§ What you are asked to do
Render every line of the records below as a JSON array of strings, with one string per line and blank lines omitted.
══ Task data
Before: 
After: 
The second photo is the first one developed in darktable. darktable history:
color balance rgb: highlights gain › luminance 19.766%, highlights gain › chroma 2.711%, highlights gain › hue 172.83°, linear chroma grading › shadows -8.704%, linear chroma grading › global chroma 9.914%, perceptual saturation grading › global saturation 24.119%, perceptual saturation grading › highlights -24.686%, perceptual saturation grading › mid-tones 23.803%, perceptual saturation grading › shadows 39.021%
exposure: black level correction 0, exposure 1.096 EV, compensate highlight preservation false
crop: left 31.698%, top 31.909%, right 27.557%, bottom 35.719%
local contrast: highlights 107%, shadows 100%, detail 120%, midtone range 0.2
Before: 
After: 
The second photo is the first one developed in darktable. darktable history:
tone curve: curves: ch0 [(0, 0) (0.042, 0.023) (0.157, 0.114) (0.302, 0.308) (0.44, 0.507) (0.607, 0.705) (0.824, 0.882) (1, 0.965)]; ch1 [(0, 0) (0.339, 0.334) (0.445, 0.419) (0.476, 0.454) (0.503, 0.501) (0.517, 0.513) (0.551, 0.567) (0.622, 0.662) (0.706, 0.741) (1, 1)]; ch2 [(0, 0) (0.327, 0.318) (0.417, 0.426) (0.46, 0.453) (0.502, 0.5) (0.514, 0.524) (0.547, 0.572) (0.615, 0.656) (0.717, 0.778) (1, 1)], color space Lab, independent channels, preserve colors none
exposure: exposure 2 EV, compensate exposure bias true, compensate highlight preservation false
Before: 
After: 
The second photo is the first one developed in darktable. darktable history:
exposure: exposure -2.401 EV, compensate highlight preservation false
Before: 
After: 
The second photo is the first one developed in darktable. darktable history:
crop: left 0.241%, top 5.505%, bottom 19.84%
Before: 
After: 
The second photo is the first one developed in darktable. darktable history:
════
§ Written solution
[
  "Before: ",
  "After: ",
  "The second photo is the first one developed in darktable. darktable history:",
  "color balance rgb: highlights gain › luminance 19.766%, highlights gain › chroma 2.711%, highlights gain › hue 172.83°, linear chroma grading › shadows -8.704%, linear chroma grading › global chroma 9.914%, perceptual saturation grading › global saturation 24.119%, perceptual saturation grading › highlights -24.686%, perceptual saturation grading › mid-tones 23.803%, perceptual saturation grading › shadows 39.021%",
  "exposure: black level correction 0, exposure 1.096 EV, compensate highlight preservation false",
  "crop: left 31.698%, top 31.909%, right 27.557%, bottom 35.719%",
  "local contrast: highlights 107%, shadows 100%, detail 120%, midtone range 0.2",
  "Before: ",
  "After: ",
  "The second photo is the first one developed in darktable. darktable history:",
  "tone curve: curves: ch0 [(0, 0) (0.042, 0.023) (0.157, 0.114) (0.302, 0.308) (0.44, 0.507) (0.607, 0.705) (0.824, 0.882) (1, 0.965)]; ch1 [(0, 0) (0.339, 0.334) (0.445, 0.419) (0.476, 0.454) (0.503, 0.501) (0.517, 0.513) (0.551, 0.567) (0.622, 0.662) (0.706, 0.741) (1, 1)]; ch2 [(0, 0) (0.327, 0.318) (0.417, 0.426) (0.46, 0.453) (0.502, 0.5) (0.514, 0.524) (0.547, 0.572) (0.615, 0.656) (0.717, 0.778) (1, 1)], color space Lab, independent channels, preserve colors none",
  "exposure: exposure 2 EV, compensate exposure bias true, compensate highlight preservation false",
  "Before: ",
  "After: ",
  "The second photo is the first one developed in darktable. darktable history:",
  "exposure: exposure -2.401 EV, compensate highlight preservation false",
  "Before: ",
  "After: ",
  "The second photo is the first one developed in darktable. darktable history:",
  "crop: left 0.241%, top 5.505%, bottom 19.84%",
  "Before: ",
  "After: ",
  "The second photo is the first one developed in darktable. darktable history:"
]